Re: [PATCH v2 1/2] packfile: fix race condition on unpack_entry()

Phil Hord <phil.hord@xxxxxxxxx> · Fri, 2 Oct 2020 13:06:46 -0700

On Mon, Sep 28, 2020 at 5:02 PM Matheus Tavares
<matheus.bernardino@xxxxxx> wrote:
>
> The third phase of unpack_entry() performs the following sequence in a
> loop, until all the deltas enumerated in phase one are applied and the
> entry is fully reconstructed:
>
> 1. Add the current base entry to the delta base cache
> 2. Unpack the next delta
> 3. Patch the unpacked delta on top of the base
>
> When the optional object reading lock is enabled, the above steps will
> be performed while holding the lock. However, step 2. momentarily
> releases it so that inflation can be performed in parallel for increased
> performance.
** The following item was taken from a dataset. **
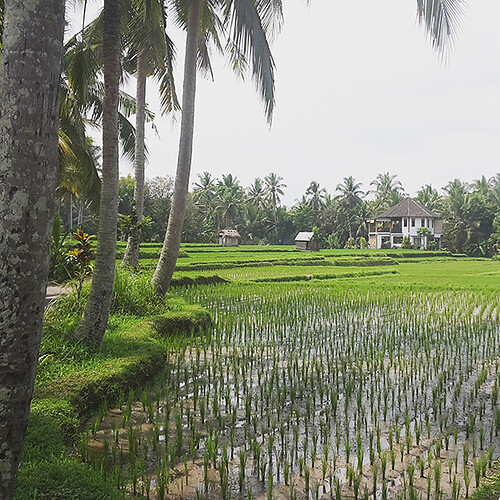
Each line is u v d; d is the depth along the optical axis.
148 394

Because the `base` buffer inserted in the cache at 1. is
> not duplicated, another thread can potentially free() it while the lock
> is released at 2. (e.g. when there is no space left in the cache to
> insert another entry). In this case, the later attempt to dereference
> `base` at 3. will cause a segmentation fault. This problem was observed
> during a multithreaded git-grep execution on a repository with large
> objects.
>
> To fix the race condition (and later segmentation fault), let's reorder
> the aforementioned steps so that `base` is only added to the cache at
> the end. This will prevent the buffer from being released by another
> thread while it is still in use. An alternative solution which would not
> require the reordering would be to duplicate `base` before inserting it
> in the cache. However, as Phil Hord mentioned, memcpy()'ing large bases
> can negatively affect performance: in his experiments, this alternative
> approach slowed git-grep down by 10% to 20%.
>
> Reported-by: Phil Hord <phil.hord@xxxxxxxxx>
> Signed-off-by: Matheus Tavares <matheus.bernardino@xxxxxx>
> ---

Thanks for looking after this so quickly.  This all looks good to me,
and I confirmed it does fix the problems I was seeing.

Phil